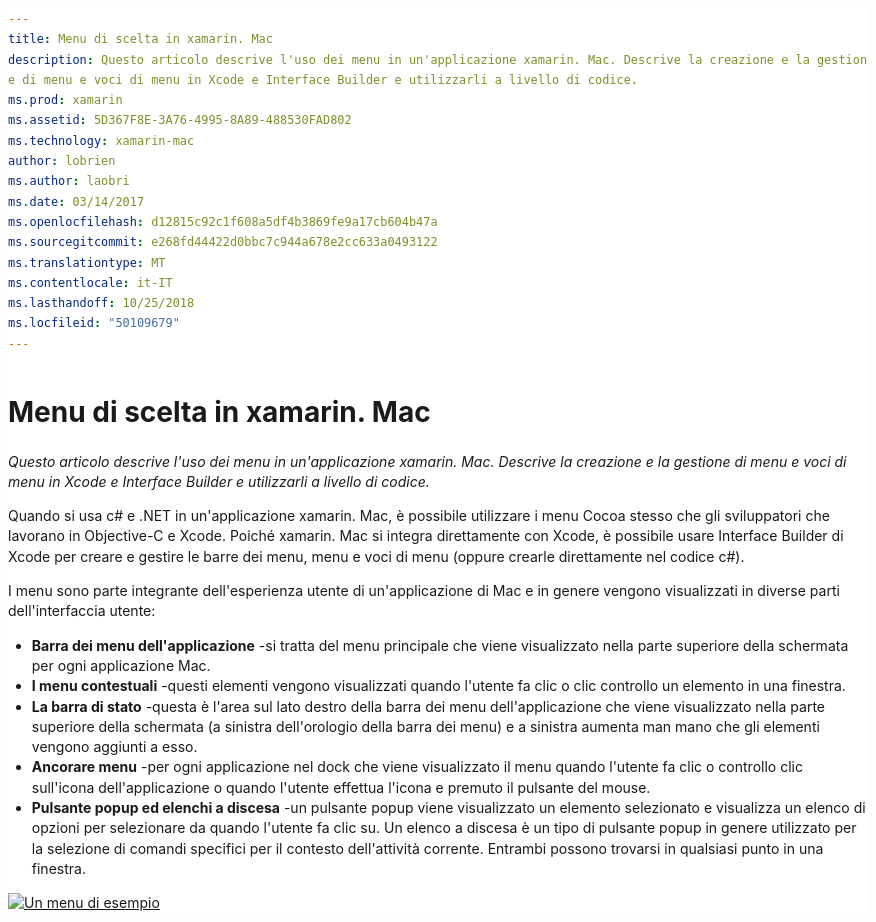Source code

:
 ```yaml
---
title: Menu di scelta in xamarin. Mac
description: Questo articolo descrive l'uso dei menu in un'applicazione xamarin. Mac. Descrive la creazione e la gestione di menu e voci di menu in Xcode e Interface Builder e utilizzarli a livello di codice.
ms.prod: xamarin
ms.assetid: 5D367F8E-3A76-4995-8A89-488530FAD802
ms.technology: xamarin-mac
author: lobrien
ms.author: laobri
ms.date: 03/14/2017
ms.openlocfilehash: d12815c92c1f608a5df4b3869fe9a17cb604b47a
ms.sourcegitcommit: e268fd44422d0bbc7c944a678e2cc633a0493122
ms.translationtype: MT
ms.contentlocale: it-IT
ms.lasthandoff: 10/25/2018
ms.locfileid: "50109679"
---
```

# <a name="menus-in-xamarinmac"></a>Menu di scelta in xamarin. Mac

_Questo articolo descrive l'uso dei menu in un'applicazione xamarin. Mac. Descrive la creazione e la gestione di menu e voci di menu in Xcode e Interface Builder e utilizzarli a livello di codice._

Quando si usa c# e .NET in un'applicazione xamarin. Mac, è possibile utilizzare i menu Cocoa stesso che gli sviluppatori che lavorano in Objective-C e Xcode. Poiché xamarin. Mac si integra direttamente con Xcode, è possibile usare Interface Builder di Xcode per creare e gestire le barre dei menu, menu e voci di menu (oppure crearle direttamente nel codice c#).

I menu sono parte integrante dell'esperienza utente di un'applicazione di Mac e in genere vengono visualizzati in diverse parti dell'interfaccia utente:

- **Barra dei menu dell'applicazione** -si tratta del menu principale che viene visualizzato nella parte superiore della schermata per ogni applicazione Mac.
- **I menu contestuali** -questi elementi vengono visualizzati quando l'utente fa clic o clic controllo un elemento in una finestra.
- **La barra di stato** -questa è l'area sul lato destro della barra dei menu dell'applicazione che viene visualizzato nella parte superiore della schermata (a sinistra dell'orologio della barra dei menu) e a sinistra aumenta man mano che gli elementi vengono aggiunti a esso.
- **Ancorare menu** -per ogni applicazione nel dock che viene visualizzato il menu quando l'utente fa clic o controllo clic sull'icona dell'applicazione o quando l'utente effettua l'icona e premuto il pulsante del mouse.
- **Pulsante popup ed elenchi a discesa** -un pulsante popup viene visualizzato un elemento selezionato e visualizza un elenco di opzioni per selezionare da quando l'utente fa clic su. Un elenco a discesa è un tipo di pulsante popup in genere utilizzato per la selezione di comandi specifici per il contesto dell'attività corrente. Entrambi possono trovarsi in qualsiasi punto in una finestra.

[![Un menu di esempio](menu-images/intro01.png "un menu di esempio")](menu-images/intro01-large.png#lightbox)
-=-=-=-=-
### What the task asks
Using the data above, repeat exactly the lines that begin at the line with "I menu sono" and end at the line with "- **I menu contestuali**", both ends included.

### Solution to the problem
I menu sono parte integrante dell'esperienza utente di un'applicazione di Mac e in genere vengono visualizzati in diverse parti dell'interfaccia utente:

- **Barra dei menu dell'applicazione** -si tratta del menu principale che viene visualizzato nella parte superiore della schermata per ogni applicazione Mac.
- **I menu contestuali** -questi elementi vengono visualizzati quando l'utente fa clic o clic controllo un elemento in una finestra.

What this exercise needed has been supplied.